The White-spotted Wedgefish (Rhynchobatus australiae) inhabits inshore waters on the continental shelves, specifically enclosed bays, estuaries, and also coral reefs. It is found in South-East Asia and Australia, ranging from Thailand, Taiwan Province of China, Philippines, and Indonesia to the Australian sub-tropics. It is a large benthopelagic shark-like batoid that is differentiated from other wedgefish species by its bottle-shaped snout. Moreover, it is highly mobile, but it rarely occurs deeper than 60 m. Due to the lack of data, neither its migratory behaviours (e.g. use of inshore and offshore habitats, especially at different life stages) nor the role it plays in ecosystem is well understood.

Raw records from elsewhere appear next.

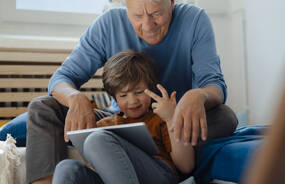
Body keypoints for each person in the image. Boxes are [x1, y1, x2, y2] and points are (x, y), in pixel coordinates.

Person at [26, 0, 238, 184]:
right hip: (123, 120)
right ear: (125, 5)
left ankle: (163, 157)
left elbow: (214, 84)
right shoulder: (108, 24)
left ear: (172, 0)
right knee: (42, 108)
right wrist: (75, 98)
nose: (148, 25)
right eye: (137, 15)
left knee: (224, 117)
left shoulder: (194, 20)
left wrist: (198, 95)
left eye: (156, 13)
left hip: (173, 117)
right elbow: (61, 78)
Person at [52, 50, 194, 184]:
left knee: (97, 139)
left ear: (150, 89)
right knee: (66, 167)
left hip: (159, 175)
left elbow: (186, 166)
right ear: (114, 97)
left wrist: (171, 118)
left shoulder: (160, 119)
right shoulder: (104, 125)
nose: (132, 101)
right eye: (123, 95)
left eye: (139, 92)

The White-spotted Wedgefish is among the most threatened families of chondrichthyans, and the species is especially vulnerable because the species is distributed throughout areas of high fishing intensity, susceptible to multiple gear types, large size, and is the most highly-priced in international fin trade. However, the species is not listed under the Convention on the International Trade of Endangered Species of Wild Fauna and Flora. Before 2017, there were no international protection measures in place for the White-spotted Wedgefish.
As a result of intensive fishing pressure that is likely to continue in the future, a recent assessment of the conservation status elasmobranches in the Arabian Sea and adjacent waters indicates that the White-spotted Wedgefish (along with two sympatric species (R. djiddensis and R. laevis) has suffered significant population declines estimated between 50 and 80 per cent over the last three decades and is considered endangered. Due to population depletions, the White-spotted Wedgefish is classified by the IUCN Red List of Threatened Species as Vulnerable globally.
It is clear that coordinated and comprehensive management and conservation measures are urgently needed to prevent further population declines and localized extinctions throughout the range of the White-spotted Wedgefish. In 2017, the species is listed in Appendix II of CMS, which is expected to provide additional support for introducing collaborative management of this species by Range States, through CMS itself and through possible inclusion of the species on the CMS global Memorandum of Understanding on the Conservation of Migratory Sharks.